The MTVA Training Tug meeting was partly eclipsed by the overlapping time of the USCG Towing Vessel Inspection Update. Although I only made the second half, in my opinion it resembled a bit of a deja vu. I will just copy and paste last years description on this one……..”The USCG Inspection Conference did not lead to any real eye popping revelations, in fact we might be more confused than we were before the Expo. We were told however that they are coming some day and that somebody is holding them close to their chest.”
Our industry certainly lost strong support on the House transportation and maritime committees with the recent mid-term election results.

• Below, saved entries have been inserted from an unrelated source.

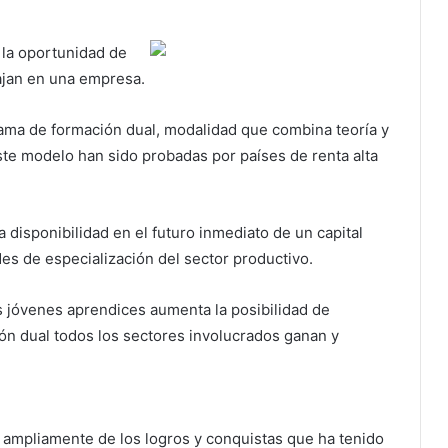
s la oportunidad de
ajan en una empresa.
grama de formación dual, modalidad que combina teoría y
este modelo han sido probadas por países de renta alta
a disponibilidad en el futuro inmediato de un capital
es de especialización del sector productivo.
s jóvenes aprendices aumenta la posibilidad de
ón dual todos los sectores involucrados ganan y
 ampliamente de los logros y conquistas que ha tenido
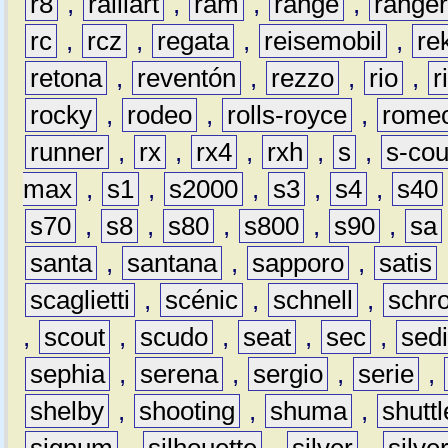
r8
,
ralliart
,
ram
,
range
,
range
rc
,
rcz
,
regata
,
reisemobil
,
re
retona
,
reventón
,
rezzo
,
rio
,
r
rocky
,
rodeo
,
rolls-royce
,
rome
runner
,
rx
,
rx4
,
rxh
,
s
,
s-co
max
,
s1
,
s2000
,
s3
,
s4
,
s40
s70
,
s8
,
s80
,
s800
,
s90
,
sa
santa
,
santana
,
sapporo
,
satis
scaglietti
,
scénic
,
schnell
,
schro
,
scout
,
scudo
,
seat
,
sec
,
sedi
sephia
,
serena
,
sergio
,
serie
,
shelby
,
shooting
,
shuma
,
shuttl
signum
,
silhouette
,
silver
,
silve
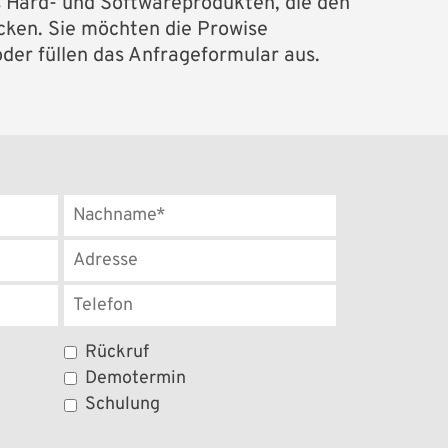
s Hard- und Softwareprodukten, die den
cken. Sie möchten die Prowise
der füllen das Anfrageformular aus.
Rückruf
Demotermin
Schulung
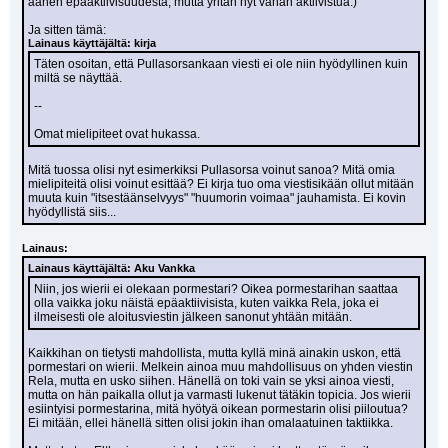
äänen epäaktiivisuudesta, mutta yritän nyt vähän aktiivistua.)
Ja sitten tämä:
Lainaus käyttäjältä: kirja
Täten osoitan, että Pullasorsankaan viesti ei ole niin hyödyllinen kuin 
miltä se näyttää.
--
Omat mielipiteet ovat hukassa.
Mitä tuossa olisi nyt esimerkiksi Pullasorsa voinut sanoa? Mitä omia 
mielipiteitä olisi voinut esittää? Ei kirja tuo oma viestisikään ollut mitään 
muuta kuin "itsestäänselvyys" "huumorin voimaa" jauhamista. Ei kovin 
hyödyllistä siis...
Lainaus:
Lainaus käyttäjältä: Aku Vankka
Niin, jos wierii ei olekaan pormestari? Oikea pormestarihan saattaa 
olla vaikka joku näistä epäaktiivisista, kuten vaikka Rela, joka ei 
ilmeisesti ole aloitusviestin jälkeen sanonut yhtään mitään.
Kaikkihan on tietysti mahdollista, mutta kyllä minä ainakin uskon, että 
pormestari on wierii. Melkein ainoa muu mahdollisuus on yhden viestin 
Rela, mutta en usko siihen. Hänellä on toki vain se yksi ainoa viesti, 
mutta on hän paikalla ollut ja varmasti lukenut tätäkin topicia. Jos wierii 
esiintyisi pormestarina, mitä hyötyä oikean pormestarin olisi piiloutua? 
Ei mitään, ellei hänellä sitten olisi jokin ihan omalaatuinen taktiikka.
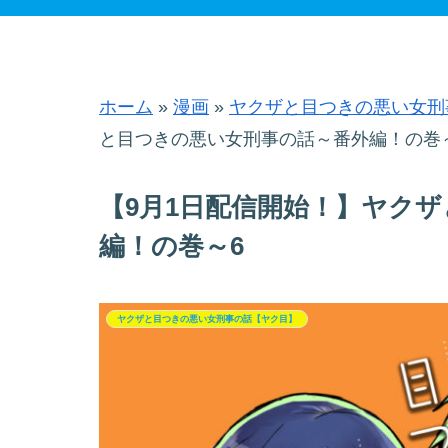
ホーム
»
漫画
»
ヤクザと目つきの悪い女刑
と目つきの悪い女刑事の話～番外編！の巻
【9月1日配信開始！】ヤク
編！の巻～6
ヤクザと目つきの悪い女刑事の話【ヤク目】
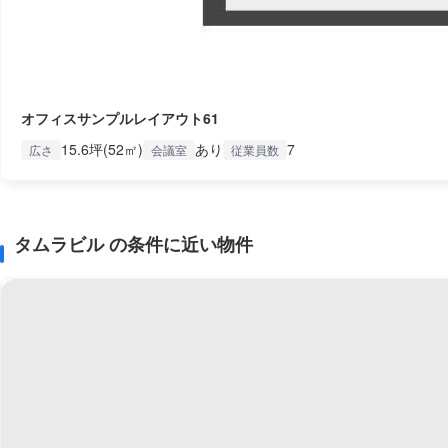
オフィスサンプルレイアウト61
15.6坪(52㎡)
あり
7
広さ
会議室
従業員数
タムラビル の条件に近い物件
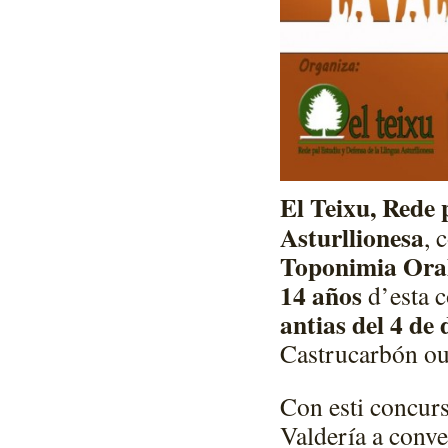
El Teixu, Rede 
Asturllionesa
, 
Toponimia Oral
14 años
d’esta c
antias del 4 de
Castrucarbón ou
Con esti concurs
Valdería a conve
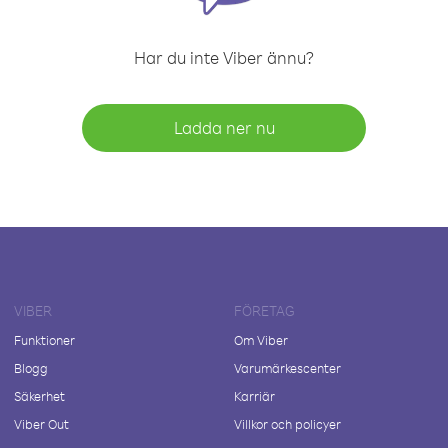
Har du inte Viber ännu?
Ladda ner nu
VIBER
FÖRETAG
Funktioner
Om Viber
Blogg
Varumärkescenter
Säkerhet
Karriär
Viber Out
Villkor och policyer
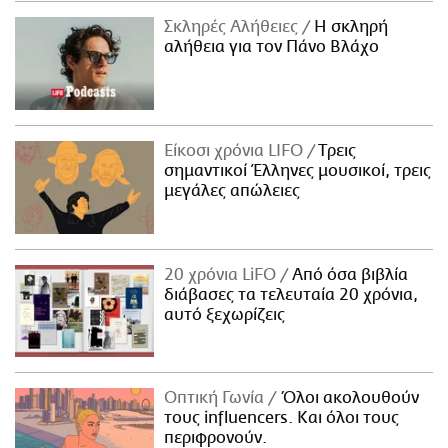
Σκληρές Αλήθειες
H σκληρή
αλήθεια για τον Πάνο Βλάχο
Είκοσι χρόνια LIFO
Tρεις
σημαντικοί Έλληνες μουσικοί, τρεις
μεγάλες απώλειες
20 χρόνια LiFO
Από όσα βιβλία
διάβασες τα τελευταία 20 χρόνια,
αυτό ξεχωρίζεις
Οπτική Γωνία
Όλοι ακολουθούν
τους influencers. Και όλοι τους
περιφρονούν.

The leadership and attention to maritime affairs from Representatives James Oberstar (D-MN), Elijah Cummings (D-MD) and Gene Taylor (D-MS) was invaluable over the recent years and greatly appreciated. They will be missed, and the USCG Authorization Act of 2010 would have undoubtedly looked very different (read: much less mariner-friendly) without their direct interest and involvement. We wish them well and sincerely thank them for their service.
Finally, many thanks to all the MTVA Members who came to work the booth and see the show. We’re now preparing to attend the 2011 Tugnology Conference in Antwerp next May, where I’ve been asked on behalf of the MTVA to present a stirring, 20 minute paper on “Crewing & Training” and onboard training vs. simulators & classroom. Not much of a debate there, really, but send in your thoughts on this subject if you have any. If anyone is interested in a crash course on the leading edge of tug developments and meeting your peers from around the world, the Tugnology Conference is definitely the place to be.